◆ THE DATA:
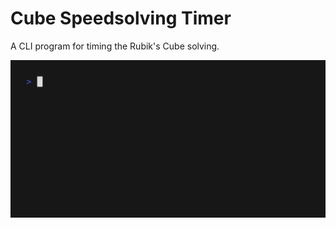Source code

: # Cube Speedsolving Timer

A CLI program for timing the Rubik's Cube solving.

![demo.gif](./demo.gif)
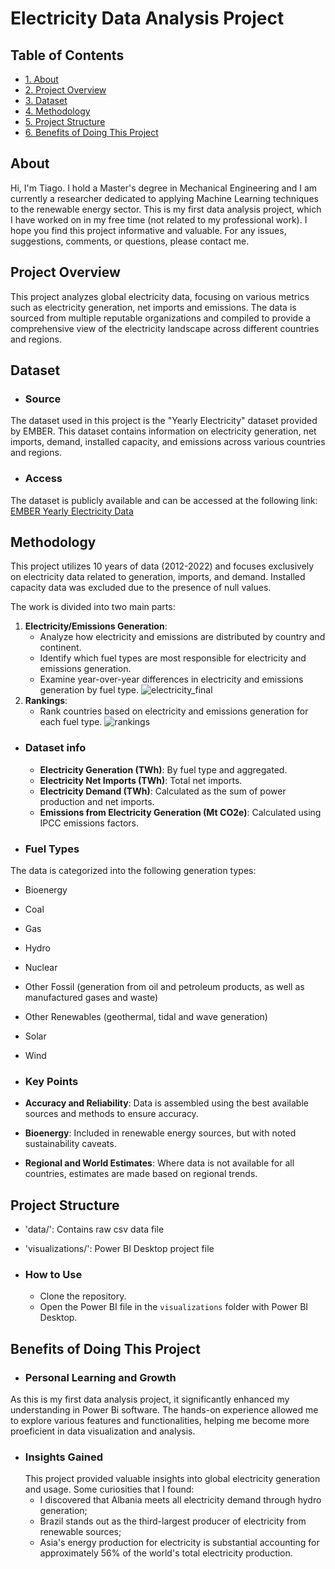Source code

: # Electricity Data Analysis Project

## Table of Contents
- [1. About](#about)
- [2. Project Overview](#project-overview)
- [3. Dataset](#dataset)
- [4. Methodology](#methodology)
- [5. Project Structure](#project-structure)
- [6. Benefits of Doing This Project](#benefits-of-doing-this-project)



## About
Hi, I'm Tiago. I hold a Master's degree in Mechanical Engineering and I am currently a researcher dedicated to applying Machine Learning techniques to the renewable energy sector.
This is my first data analysis project, which I have worked on in my free time (not related to my professional work). I hope you find this project informative and valuable.
For any issues, suggestions, comments, or questions, please contact me.

## Project Overview
This project analyzes global electricity data, focusing on various metrics such as electricity generation, net imports and emissions. The data is sourced from multiple reputable organizations and compiled to provide a comprehensive view of the electricity landscape across different countries and regions.

## Dataset
- ### Source
The dataset used in this project is the "Yearly Electricity" dataset provided by EMBER. This dataset contains information on electricity generation, net imports, demand, installed capacity, and emissions across various countries and regions.

- ### Access
The dataset is publicly available and can be accessed at the following link:
[EMBER Yearly Electricity Data](https://ember-climate.org/data-catalogue/yearly-electricity-data/)


## Methodology

This project utilizes 10 years of data (2012-2022) and focuses exclusively on electricity data related to generation, imports, and demand. Installed capacity data was excluded due to the presence of null values.

The work is divided into two main parts:

1. **Electricity/Emissions Generation**:
    - Analyze how electricity and emissions are distributed by country and continent.
    - Identify which fuel types are most responsible for electricity and emissions generation.
    - Examine year-over-year differences in electricity and emissions generation by fuel type.
![electricity_final](https://github.com/user-attachments/assets/4d213787-d7c5-4aa4-a8dd-27760ca70b5a)
2. **Rankings**:
    - Rank countries based on electricity and emissions generation for each fuel type.
![rankings](https://github.com/user-attachments/assets/9afc8630-7b67-4896-9e2c-4af4005d995b)

 - ### Dataset info
    - **Electricity Generation (TWh)**: By fuel type and aggregated.
    - **Electricity Net Imports (TWh)**: Total net imports.
    - **Electricity Demand (TWh)**: Calculated as the sum of power production and net imports.
    - **Emissions from Electricity Generation (Mt CO2e)**: Calculated using IPCC emissions factors.

- ### Fuel Types
The data is categorized into the following generation types:
- Bioenergy
- Coal
- Gas
- Hydro
- Nuclear
- Other Fossil (generation from oil and petroleum products, as well as manufactured gases and waste)
- Other Renewables (geothermal, tidal and wave generation)
- Solar
- Wind

- ### Key Points
- **Accuracy and Reliability**: Data is assembled using the best available sources and methods to ensure accuracy.
- **Bioenergy**: Included in renewable energy sources, but with noted sustainability caveats.
- **Regional and World Estimates**: Where data is not available for all countries, estimates are made based on regional trends.

## Project Structure
- 'data/': Contains raw csv data file
- 'visualizations/': Power BI Desktop project file

- ### How to Use
    - Clone the repository.
    - Open the Power BI file in the `visualizations` folder with Power BI Desktop.

## Benefits of Doing This Project

- ### Personal Learning and Growth
As this is my first data analysis project, it significantly enhanced my understanding in Power Bi software.
The hands-on experience allowed me to explore various features and functionalities, helping me become more proeficient in data visualization and analysis.

- ### Insights Gained
    This project provided valuable insights into global electricity generation and usage. Some curiosities that I found:
    - I discovered that Albania meets all electricity demand through hydro generation;
    - Brazil stands out as the third-largest producer of electricity from renewable sources;
    - Asia's energy production for electricity is substantial accounting for approximately 56% of the world's total electricity production.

◆ REQUIRED WORK: Rewrite the stretch from the line containing "## Table of Contents" through the line containing "This project analyzes", changing every "electricity" to "power" and leaving everything else the same.

◆ RESULT:
## Table of Contents
- [1. About](#about)
- [2. Project Overview](#project-overview)
- [3. Dataset](#dataset)
- [4. Methodology](#methodology)
- [5. Project Structure](#project-structure)
- [6. Benefits of Doing This Project](#benefits-of-doing-this-project)



## About
Hi, I'm Tiago. I hold a Master's degree in Mechanical Engineering and I am currently a researcher dedicated to applying Machine Learning techniques to the renewable energy sector.
This is my first data analysis project, which I have worked on in my free time (not related to my professional work). I hope you find this project informative and valuable.
For any issues, suggestions, comments, or questions, please contact me.

## Project Overview
This project analyzes global power data, focusing on various metrics such as power generation, net imports and emissions. The data is sourced from multiple reputable organizations and compiled to provide a comprehensive view of the power landscape across different countries and regions.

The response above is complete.